Another flaw in PluginLab, which developers and organizations use to develop ChatGPT plugins, didn’t properly authenticate user accounts. It could allow an attacker to insert another user ID and get a code representing the victim, which allow them to takeover an account. The third vulnerability was found in several plugs that would not have validated URLs sent to victims by attackers, letting them take over the account.

API Attacks a Growing Threat

Attacks on APIs are a growing problem in general, according to Carmel, who pointed to Salt’s Q1 2023 API security report that found a 400% increase from the previous six months in attacks on Salt customers. APIs are the core of every modern application, and generative AI is no different.

“Those APIs (the exact communication) are often exposed to attackers, seeing any request and response from the server, and that’s a new attack surface that is also relevant to LLM,” he said.
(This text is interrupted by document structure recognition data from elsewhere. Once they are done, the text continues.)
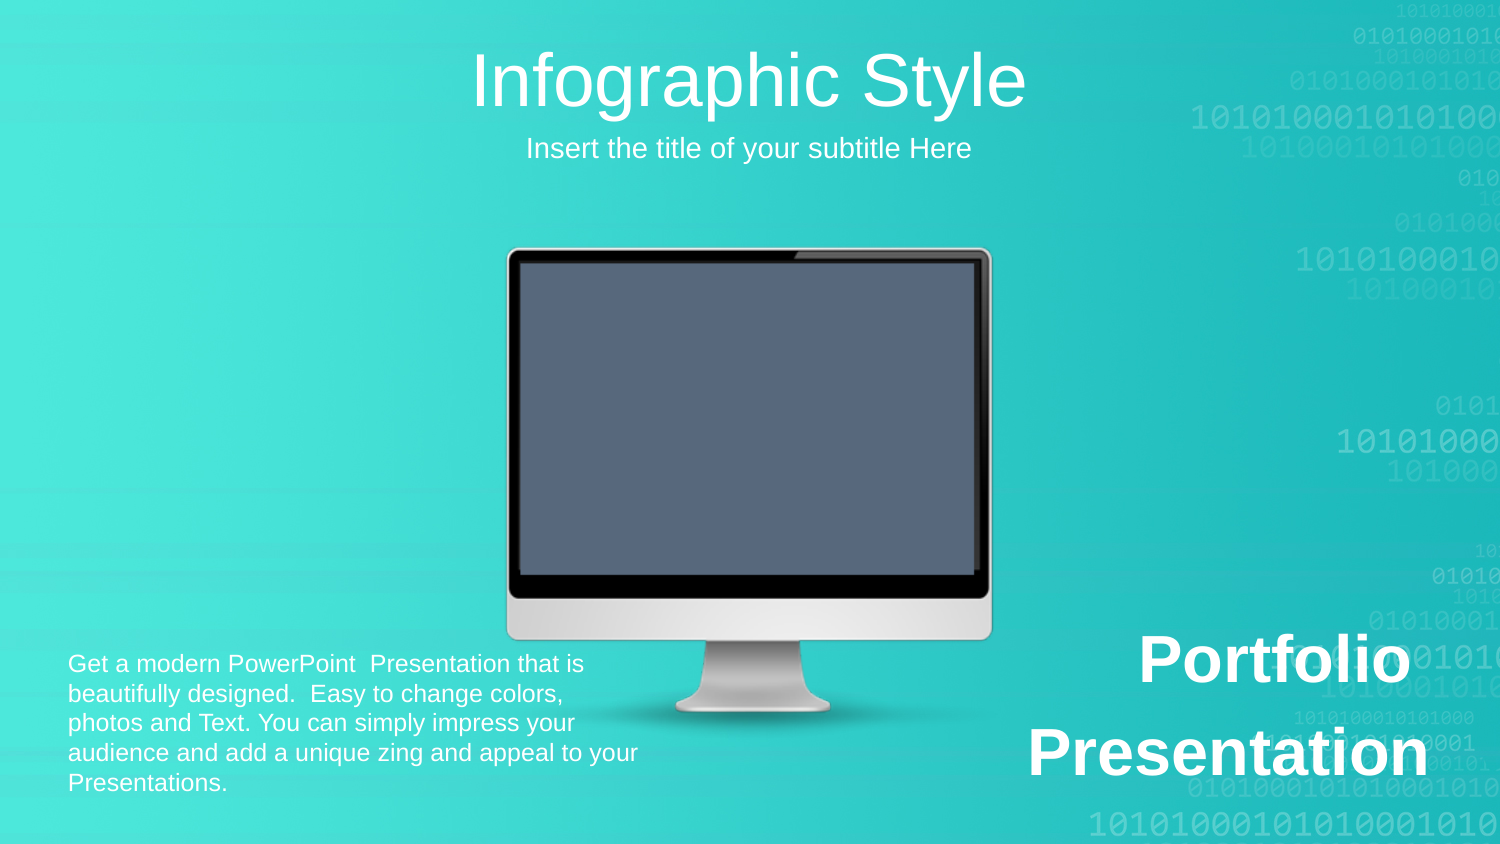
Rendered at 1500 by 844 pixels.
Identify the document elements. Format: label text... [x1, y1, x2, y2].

text_box Get a modern PowerPoint Presentation that is beautifully designed. Easy to change colors, photos and Text. You can simply impress your audience and add a unique zing and appeal to your Presentations. [53, 639, 655, 804]
text_box Infographic Style [0, 29, 1499, 124]
text_box Portfolio Presentation [986, 608, 1446, 806]
text_box Insert the title of your subtitle Here [0, 124, 1499, 171]
picture [0, 0, 1500, 844]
Carmel said that what Salt found with ChatGPT is applicable to any generative AI platform, though the focus was on OpenAI’s chatbot. HiddenLayer researchers had a similar message in their report about the flaws found in Gemini, which included LLM prompt leakage and jailbreaks.

Taking a Look at Gemini

Gemini has three model sizes – Gemini Nano for lightweight applications like on-device processing; Pro, for scaling across a broad range of tasks; and Ultra, for complex tasks. It competes with OpenAI’s GPT-4. Most of HiddenLayer’s tests were run on Gemini Pro.
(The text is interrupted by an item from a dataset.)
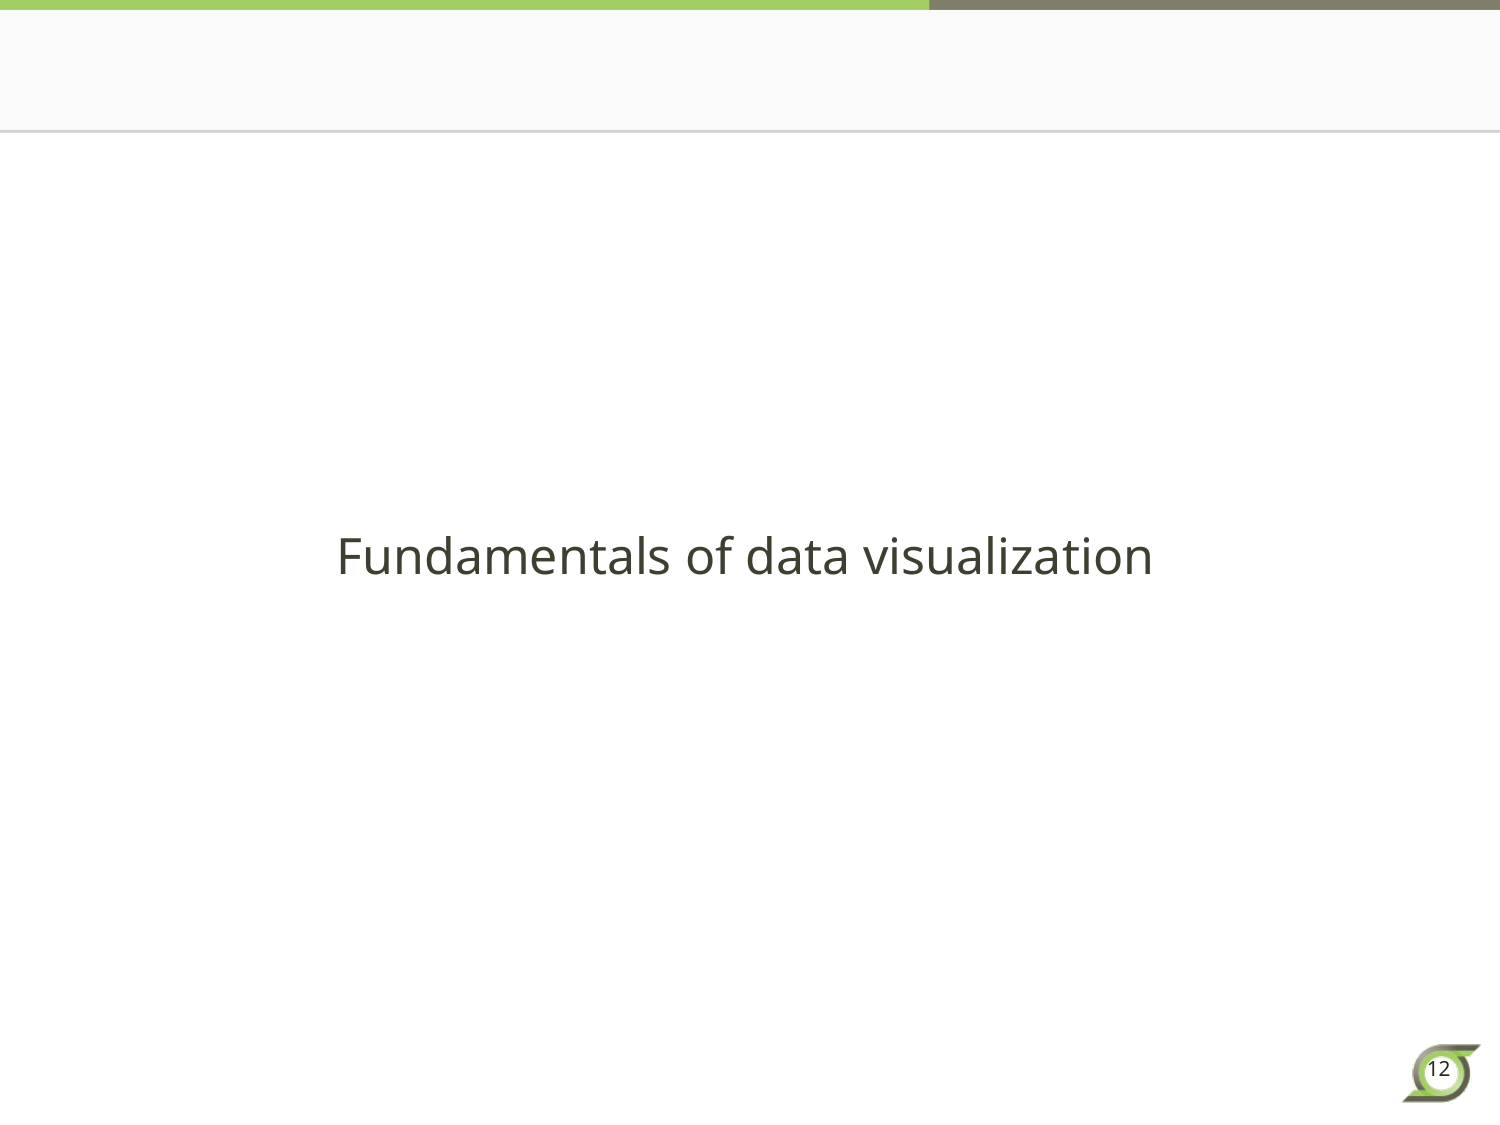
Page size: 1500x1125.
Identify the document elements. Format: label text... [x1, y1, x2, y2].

“The Gemini Pro model currently fills the role of a flexible, accessible AI model for developers,” Kenneth Yeung, associate threat researcher at HiddenLayer, wrote in the report. “Its balanced performance and capabilities make it well-suited for powering chatbots, content generation tools, search improvement systems, and other applications requiring natural language understanding and generation.”
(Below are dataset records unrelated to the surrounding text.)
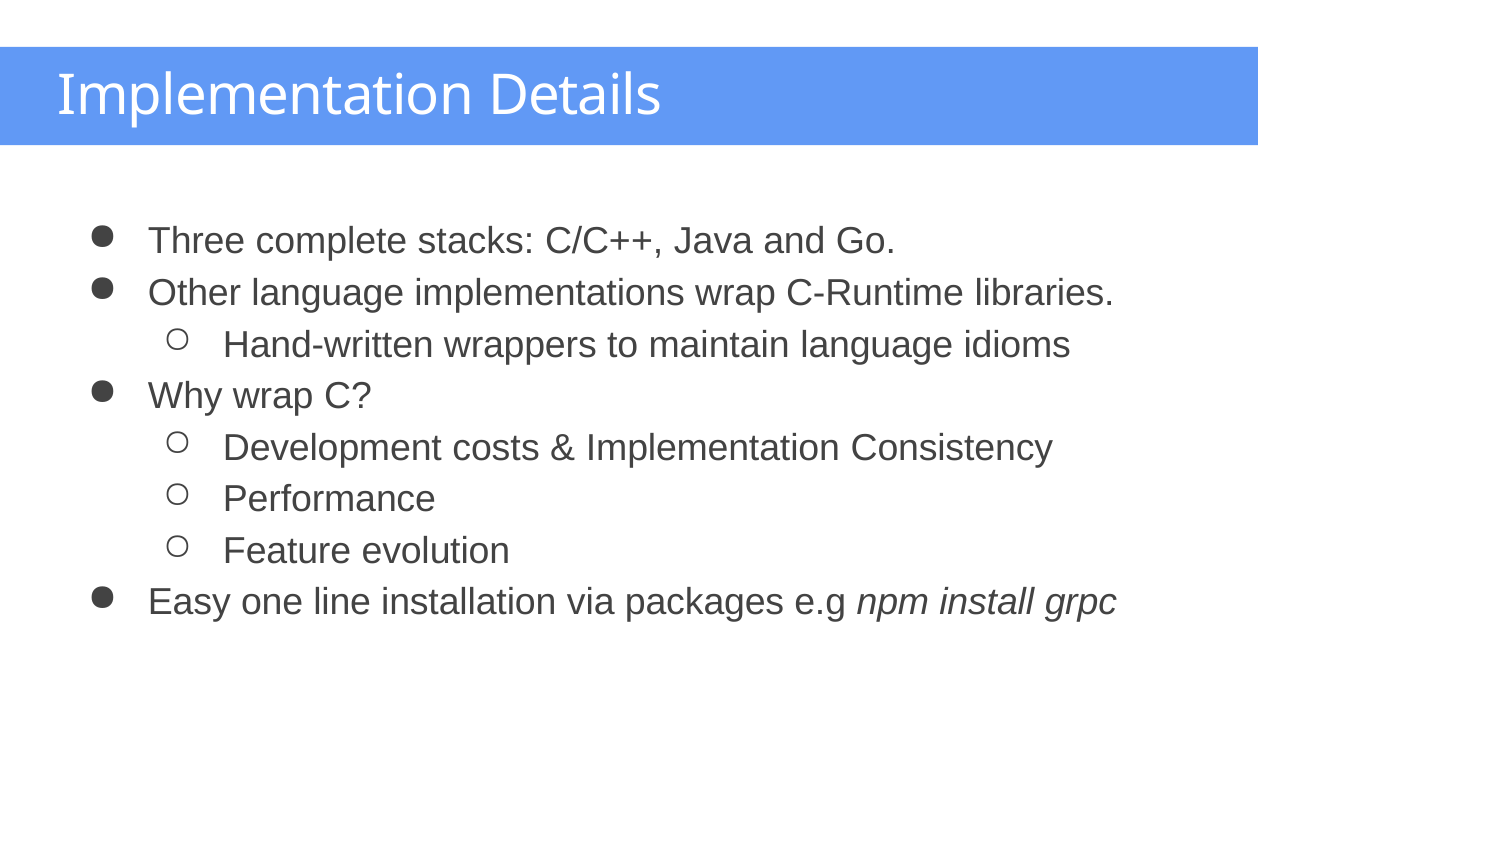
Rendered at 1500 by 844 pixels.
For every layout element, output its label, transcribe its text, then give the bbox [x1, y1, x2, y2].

text_box Three complete stacks: C/C++, Java and Go. Other language implementations wrap C-Runtime libraries. Hand-written wrappers to maintain language idioms Why wrap C? Development costs & Implementation Consistency Performance Feature evolution Easy one line installation via packages e.g npm install grpc [85, 207, 1128, 623]
title Implementation Details [55, 56, 673, 200]
text_box [0, 46, 1258, 146]
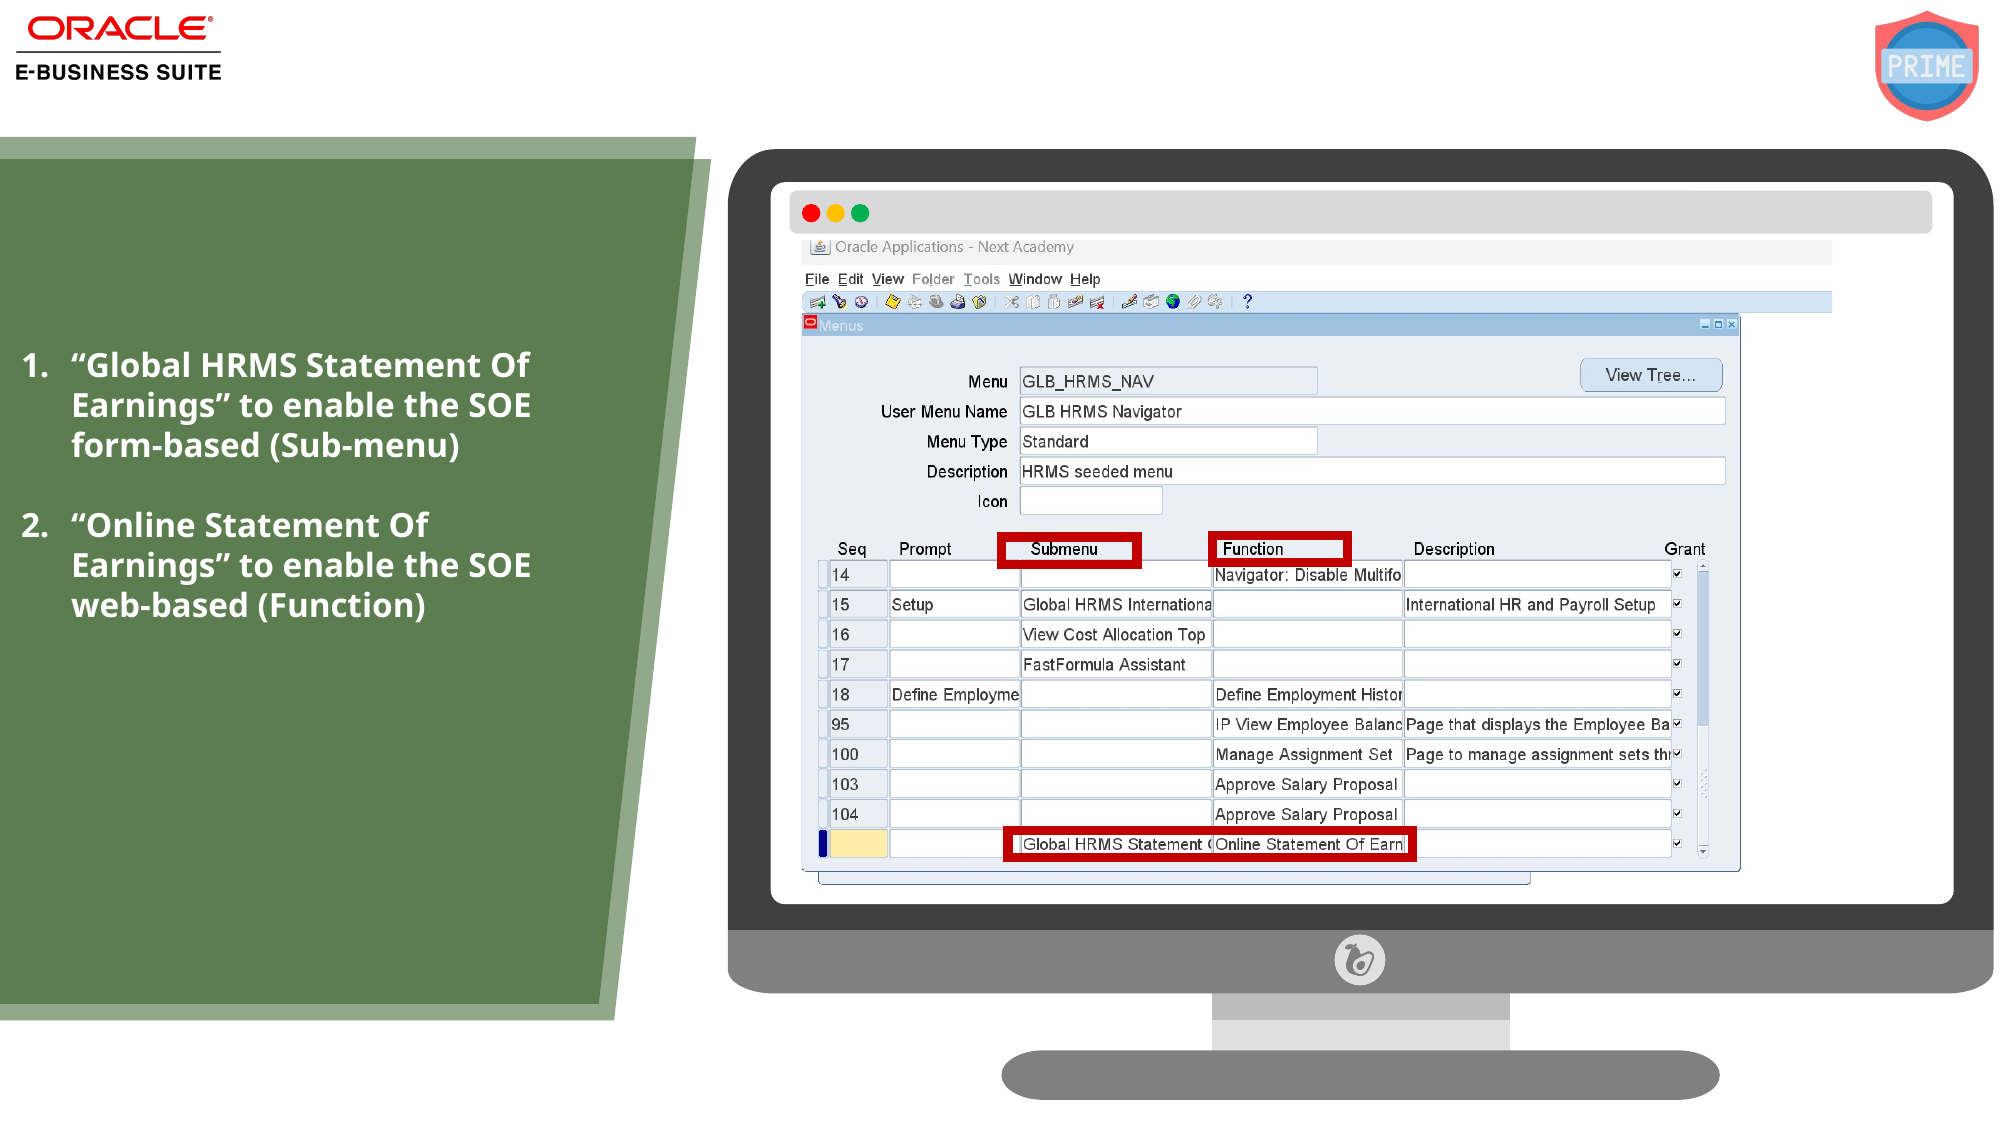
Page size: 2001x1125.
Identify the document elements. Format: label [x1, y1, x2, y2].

picture [16, 15, 222, 81]
text_box [727, 148, 1995, 1101]
text_box [0, 136, 712, 1021]
picture [1868, 7, 1986, 125]
picture [801, 239, 1833, 890]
The first vulnerability led to the leaking of the system prompts, which are the instructions given to the LLM. Prompt leaks are dangerous if hackers reverse engineer them to steal them or create a more potent attack or to steal sensitive information from them, such as passwords. HiddenLayer researchers were able to manipulate the prompt to get around guardrails and get the exact instructions.

“This attack exploits the Inverse Scaling property of LLMs,” Yeung wrote. “As LLMs get larger in size, it becomes extremely difficult to fine-tune on every single example of attack that exists. Models, therefore, tend to be susceptible to synonym attacks that the original developers may not have trained them on.”

They also were able to use a reset simulation approach to get the system to leak information from the prompt.

Jailbreaking the LLM

In addition, the researchers could manipulate Gemini Pro by using a fictional story to get around defenses Google had put in place to keep bad actors from using the LLM to jailbreak generate misinformation about elections.

“This jailbreak attack shows that though the model has been tuned to reject any misinformation surrounding elections (try it!), it isn’t capable of preventing all misinformation,” he wrote.

The researchers’ demonstration came the same week Google outlined steps it was taking to protect against misinformation and other election-related threats this year in the United States and India.

HiddenLayer also successfully used the same jailbreak attack against Gemini Ultra – including having the chatbot create instructions for hot wiring a car – and to extract parts of the system prompt, though through what Yeung said was a “slightly tweaked method.” The researchers uncovered some other vulnerabilities in Ultra that demonstrated the inverse scaling effect, with the largest being a multi-step jailbreak that leveraged the LLM’s reasoning abilities.